- **Your goal**
Here the job is to transcribe the data verbatim while leaving each picture out.

▼

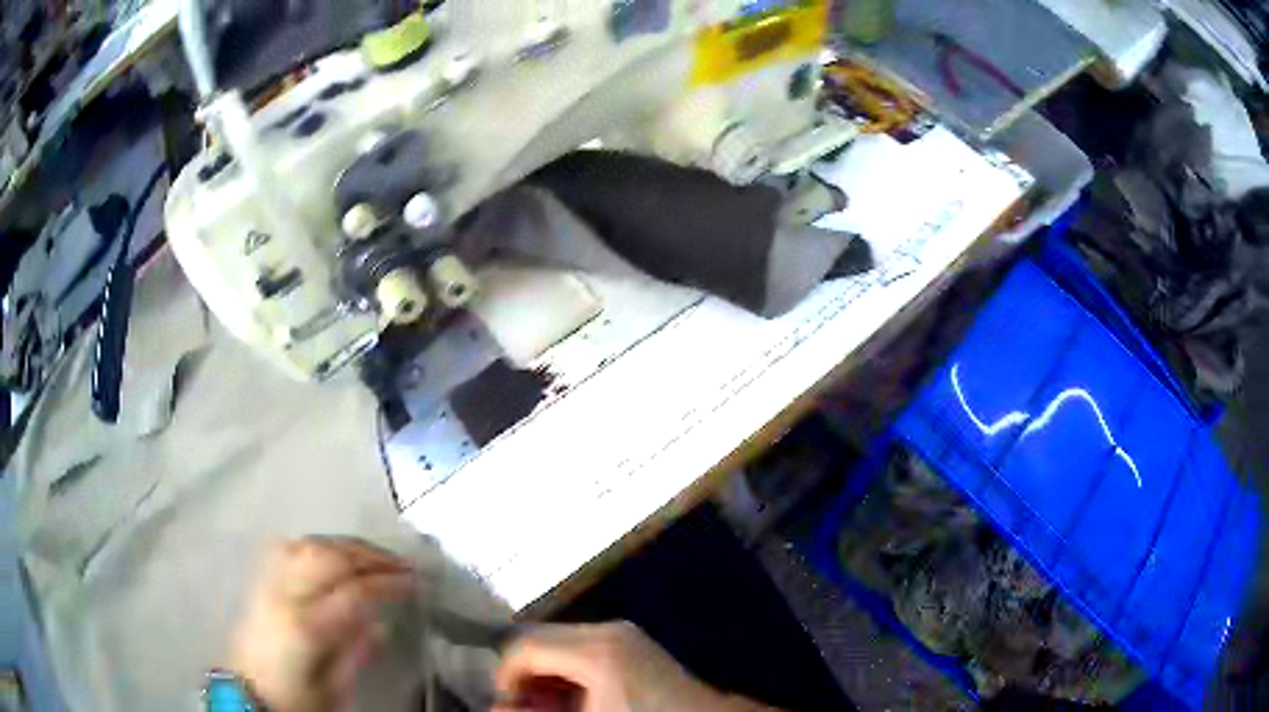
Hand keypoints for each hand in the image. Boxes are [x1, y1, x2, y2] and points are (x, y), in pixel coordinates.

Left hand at [230, 538, 416, 711]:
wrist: (249, 693)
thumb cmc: (297, 698)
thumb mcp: (335, 688)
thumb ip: (356, 652)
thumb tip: (381, 623)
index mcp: (307, 627)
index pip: (353, 591)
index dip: (388, 583)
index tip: (414, 582)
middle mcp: (285, 595)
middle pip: (329, 557)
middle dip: (369, 555)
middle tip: (400, 564)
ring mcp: (269, 583)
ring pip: (309, 545)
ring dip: (345, 546)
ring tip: (372, 556)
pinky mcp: (261, 581)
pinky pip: (290, 548)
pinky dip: (317, 545)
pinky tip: (332, 553)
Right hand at [494, 622, 768, 711]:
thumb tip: (496, 708)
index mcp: (596, 648)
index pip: (524, 646)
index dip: (505, 676)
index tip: (506, 706)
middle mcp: (608, 630)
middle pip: (540, 639)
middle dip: (525, 675)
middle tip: (524, 707)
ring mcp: (623, 633)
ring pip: (559, 643)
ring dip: (545, 674)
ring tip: (548, 706)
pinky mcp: (633, 643)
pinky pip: (582, 648)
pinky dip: (568, 671)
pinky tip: (573, 699)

▲

- **Exercise output**
Hand keypoints for each hand in the image. Boxes are [x1, y1, x2, y2] and points are (x, y), in pixel coordinates.

Left hand at [230, 538, 416, 711]:
wrist: (249, 693)
thumb cmc: (297, 698)
thumb mcp: (335, 688)
thumb ip: (356, 652)
thumb tip: (381, 623)
index mcp: (307, 627)
index pip: (353, 591)
index dip: (388, 583)
index tip: (414, 582)
middle mcp: (285, 595)
middle pip: (329, 557)
middle dip: (369, 555)
middle tip: (400, 564)
ring mcp: (269, 583)
ring pip: (309, 545)
ring dip: (345, 546)
ring tip: (372, 556)
pinky mcp: (261, 581)
pinky pip: (290, 548)
pinky dip: (317, 545)
pinky tip: (332, 553)
Right hand at [494, 622, 768, 711]:
thumb tip: (496, 708)
index mcp: (596, 648)
index pip: (524, 646)
index dip: (505, 676)
index tip: (506, 706)
middle mcp: (608, 630)
middle pip: (540, 639)
middle dip: (525, 675)
middle tip: (524, 707)
ring mcp: (623, 633)
ring pip: (559, 643)
ring dip: (545, 674)
ring tip: (548, 706)
pinky mcp: (633, 643)
pinky pip: (582, 648)
pinky dip: (568, 671)
pinky tip: (573, 699)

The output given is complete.